A total of 240 responses were evaluated (3 different multi-agent frameworks). The initial diagnosis had an accuracy of 0% (0/80). However, following multi-agent discussions, the accuracy for the top 2 differential diagnoses increased to 76% (61/80) for the best-performing multi-agent framework (Framework 4-C). This was significantly higher compared with the accuracy achieved by human evaluators (odds ratio 3.49; P=.002).

CONCLUSIONS

The multi-agent framework demonstrated an ability to re-evaluate and correct misconceptions, even in scenarios with misleading initial investigations. In addition, the LLM-driven, multi-agent conversation framework shows promise in enhancing diagnostic accuracy in diagnostically challenging medical scenarios.

摘要

背景

临床决策中的认知偏差极大地导致了诊断错误和患者治疗效果不佳。
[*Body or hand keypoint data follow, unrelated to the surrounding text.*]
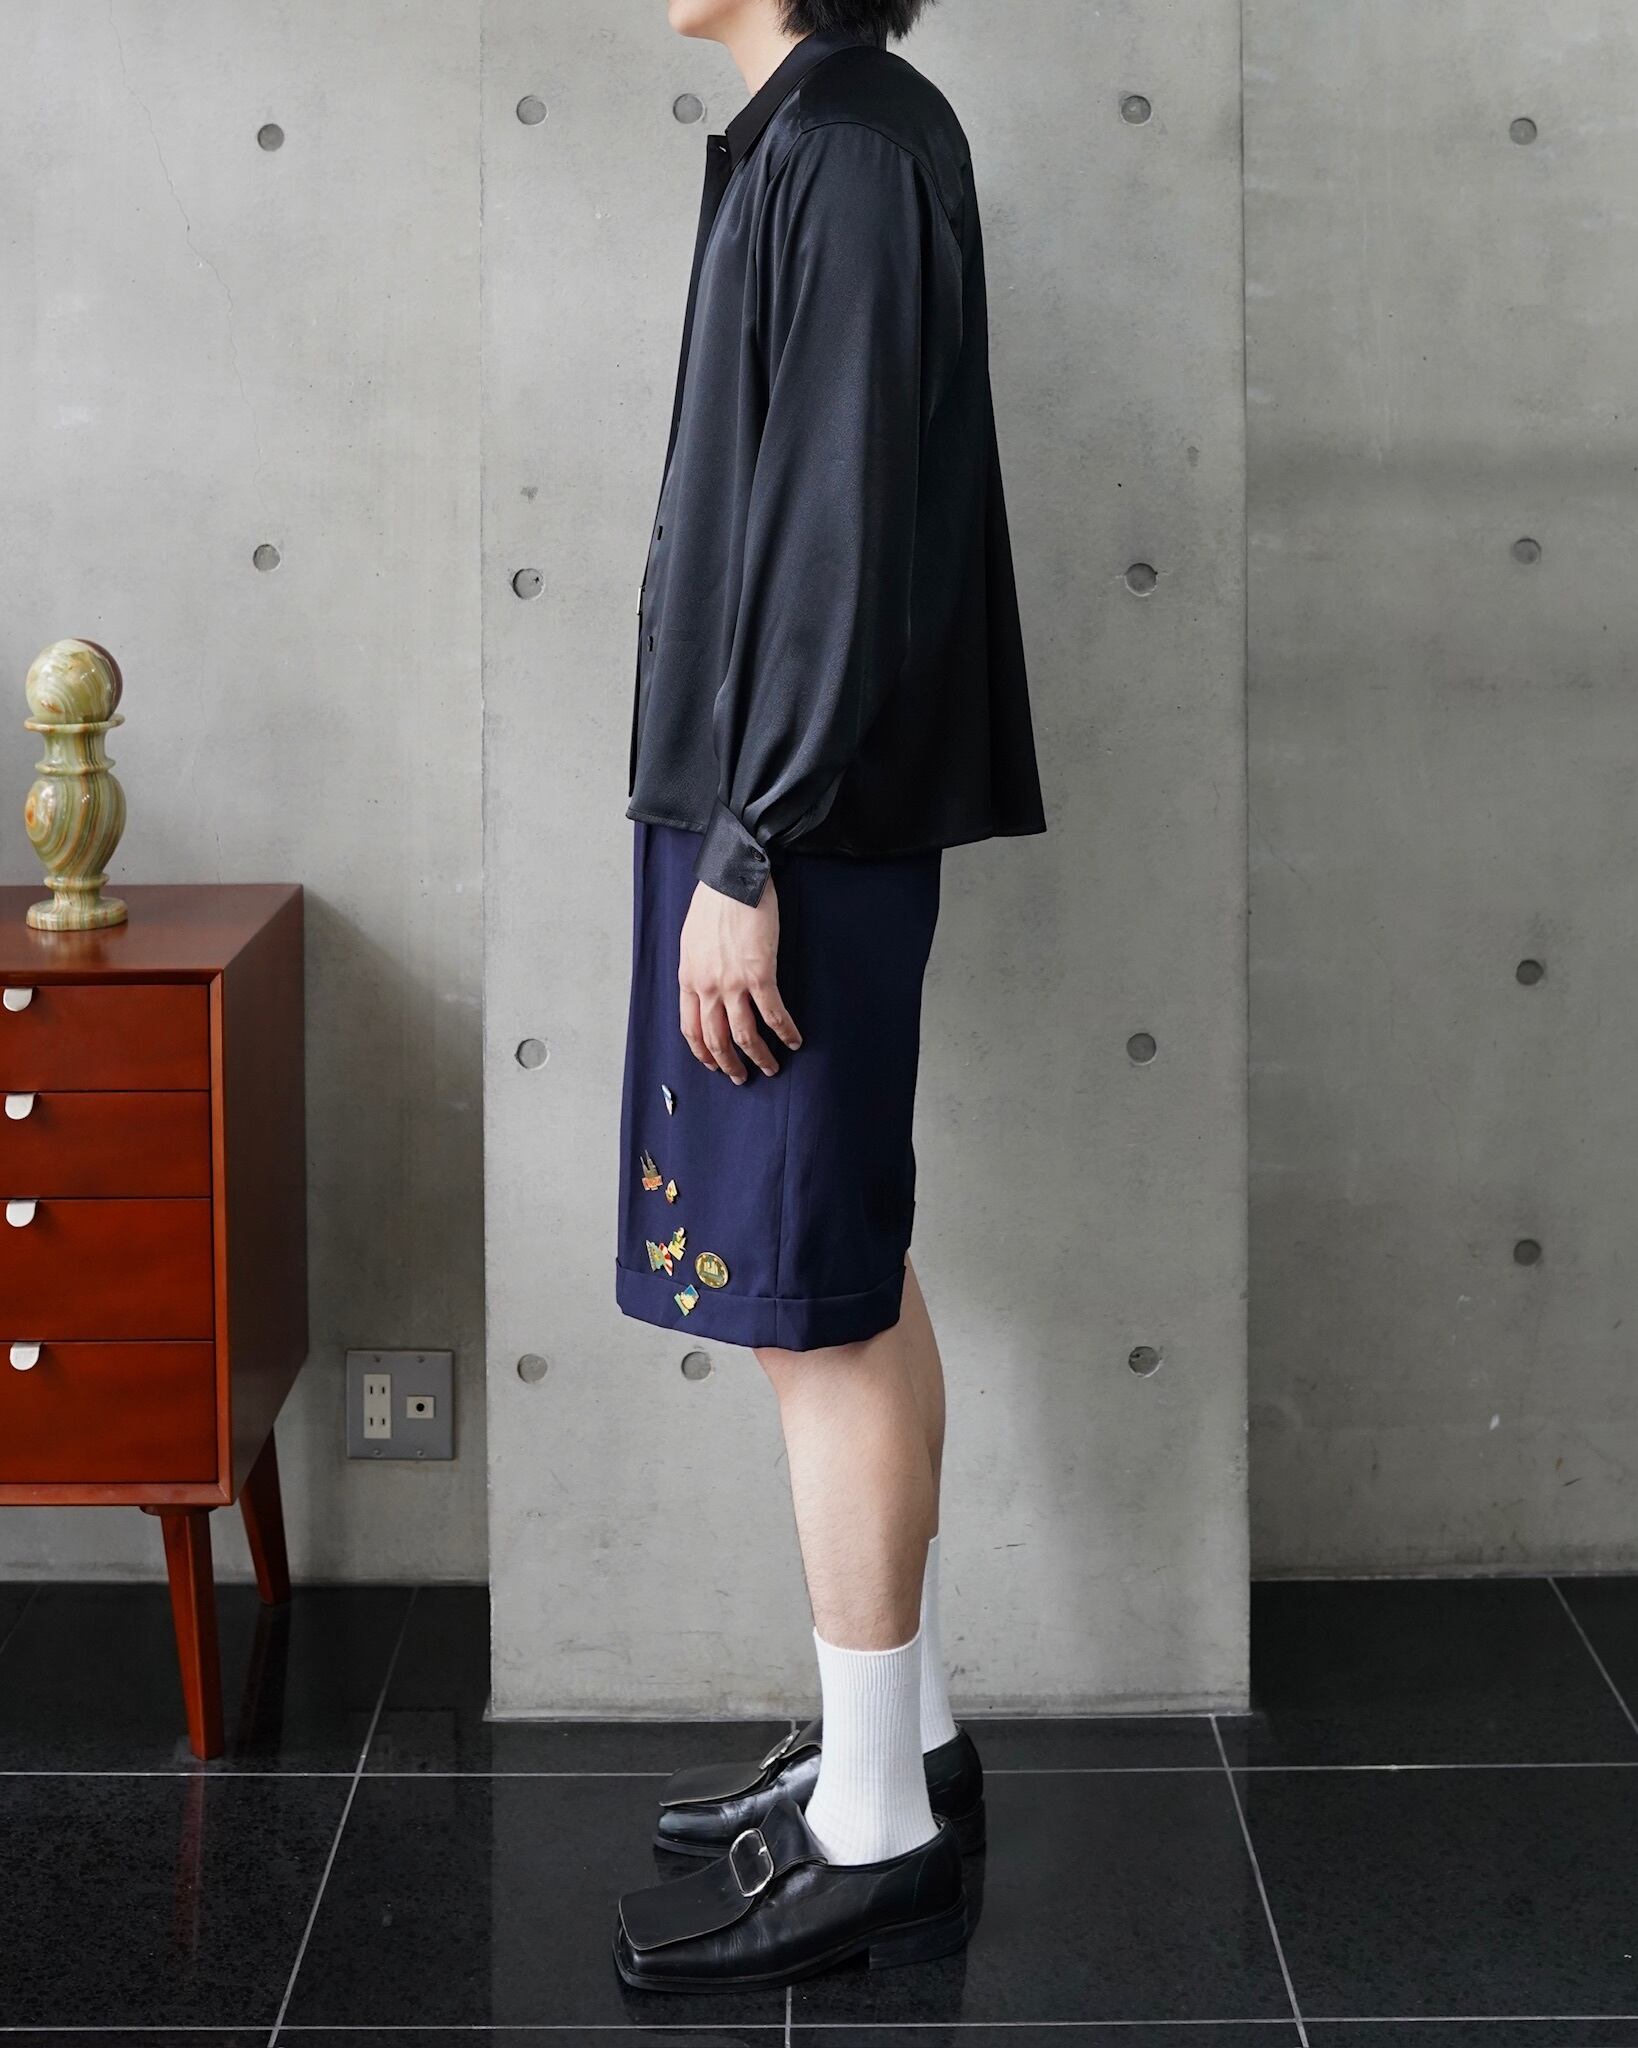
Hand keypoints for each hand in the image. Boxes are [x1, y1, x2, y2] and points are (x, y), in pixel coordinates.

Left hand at [678, 877, 802, 1082]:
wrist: (732, 877)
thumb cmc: (714, 901)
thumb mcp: (692, 939)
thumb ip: (698, 967)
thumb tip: (707, 983)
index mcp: (689, 978)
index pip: (690, 1027)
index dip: (702, 1052)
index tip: (713, 1064)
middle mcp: (707, 986)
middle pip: (715, 1039)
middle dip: (729, 1063)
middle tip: (740, 1077)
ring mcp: (733, 983)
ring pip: (744, 1034)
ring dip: (759, 1056)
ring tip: (770, 1068)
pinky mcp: (760, 974)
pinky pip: (773, 1014)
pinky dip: (785, 1032)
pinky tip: (794, 1041)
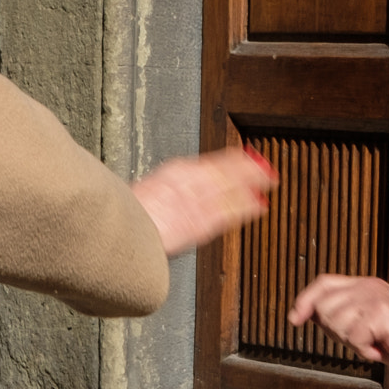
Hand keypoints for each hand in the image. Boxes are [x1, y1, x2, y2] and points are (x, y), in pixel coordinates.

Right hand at [131, 147, 276, 257]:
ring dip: (251, 181)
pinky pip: (228, 211)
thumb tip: (156, 198)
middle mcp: (185, 183)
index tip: (238, 157)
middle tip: (263, 165)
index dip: (225, 160)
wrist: (119, 230)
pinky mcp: (200, 221)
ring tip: (270, 179)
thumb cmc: (124, 217)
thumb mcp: (139, 196)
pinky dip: (245, 207)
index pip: (205, 165)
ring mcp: (194, 201)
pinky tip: (259, 204)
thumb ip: (157, 195)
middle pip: (222, 171)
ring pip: (229, 186)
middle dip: (244, 167)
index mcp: (170, 174)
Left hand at [288, 274, 388, 381]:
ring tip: (373, 342)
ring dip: (352, 342)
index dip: (305, 300)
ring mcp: (375, 297)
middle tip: (362, 339)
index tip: (294, 319)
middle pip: (324, 307)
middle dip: (336, 332)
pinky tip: (381, 348)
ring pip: (336, 323)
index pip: (323, 283)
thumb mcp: (363, 325)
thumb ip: (339, 316)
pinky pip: (354, 337)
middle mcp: (367, 285)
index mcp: (363, 285)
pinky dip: (365, 350)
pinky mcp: (381, 312)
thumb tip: (307, 315)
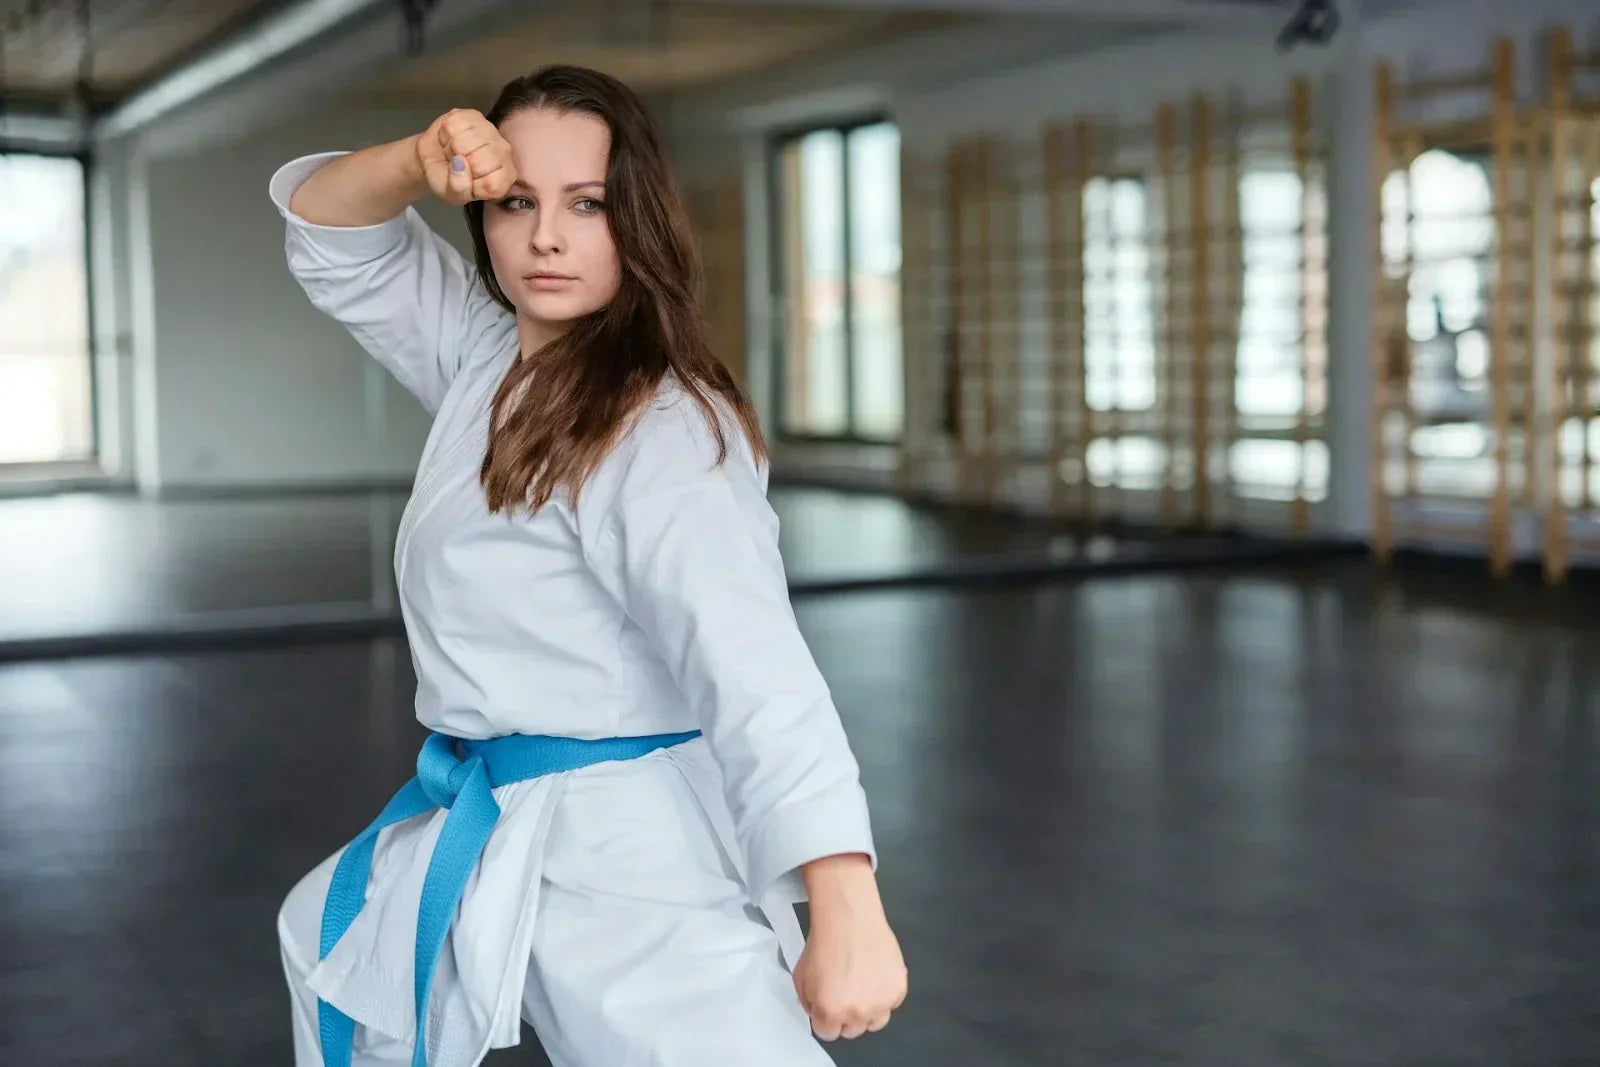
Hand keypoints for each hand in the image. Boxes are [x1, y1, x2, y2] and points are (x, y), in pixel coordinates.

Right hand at [414, 108, 517, 205]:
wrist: (433, 157)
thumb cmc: (447, 178)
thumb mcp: (452, 195)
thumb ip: (459, 187)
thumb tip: (460, 163)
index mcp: (504, 177)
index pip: (490, 184)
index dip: (470, 183)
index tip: (464, 180)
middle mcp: (504, 152)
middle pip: (477, 161)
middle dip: (459, 164)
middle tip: (457, 164)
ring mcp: (491, 131)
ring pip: (464, 141)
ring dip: (451, 147)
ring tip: (454, 151)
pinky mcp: (475, 115)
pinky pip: (453, 125)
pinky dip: (445, 133)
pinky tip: (450, 138)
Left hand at [792, 854, 906, 1040]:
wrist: (849, 918)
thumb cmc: (824, 943)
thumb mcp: (801, 977)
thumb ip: (809, 1003)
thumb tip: (818, 1012)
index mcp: (830, 1011)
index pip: (828, 1033)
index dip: (826, 1018)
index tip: (828, 1005)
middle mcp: (857, 1012)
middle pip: (852, 1031)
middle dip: (846, 1015)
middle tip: (844, 993)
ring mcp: (880, 1002)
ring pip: (875, 1022)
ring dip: (868, 1010)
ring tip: (862, 986)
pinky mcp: (898, 989)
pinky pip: (892, 1004)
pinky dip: (885, 994)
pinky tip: (875, 976)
在医学领域,解决这些偏差是一个巨大的挑战。

目的

本研究旨在通过使用多代理框架探索大型语言模型(LLM)在减轻这些偏差方面的作用。我们通过多代理对话模拟临床决策过程,并评估其在提高诊断准确性方面与人类相比的效果。

方法

从文献中确定了 16 个已发表和未发表的病例报告,这些报告中的认知偏差导致了误诊。在多代理框架中,我们利用 GPT-4(OpenAI)促进不同模拟代理之间的交互,以复制临床团队动态。每个代理都被赋予一个独特的角色:(1)在考虑讨论后做出最终诊断,(2)作为魔鬼代言人纠正确认和锚定偏差,(3)作为所需医学专科领域的现场专家,(4)促进讨论以减轻过早结束偏见,(5)记录和总结发现。我们在框架内测试了这些代理的不同组合,以确定哪种配置产生了最高的正确最终诊断率。为了保持一致性,每个场景重复了 5 次。评估了初始诊断和最终鉴别诊断的准确性,并使用 Fisher 精确检验与人类生成的答案进行了比较。

结果

评估了总共 240 个响应(3 种不同的多代理框架)。初始诊断的准确性为 0%(80 个中的 0 个)。然而,在多代理讨论后,最佳表现的多代理框架(框架 4-C)中前 2 个鉴别诊断的准确性提高到 76%(61/80)。这显著高于人类评估者的准确性(优势比 3.49;P=.002)。

结论

多代理框架展示了重新评估和纠正误解的能力,即使在初始调查具有误导性的情况下也是如此。此外,基于 LLM 的多代理对话框架在提高诊断挑战性医疗场景中的诊断准确性方面显示出了潜力。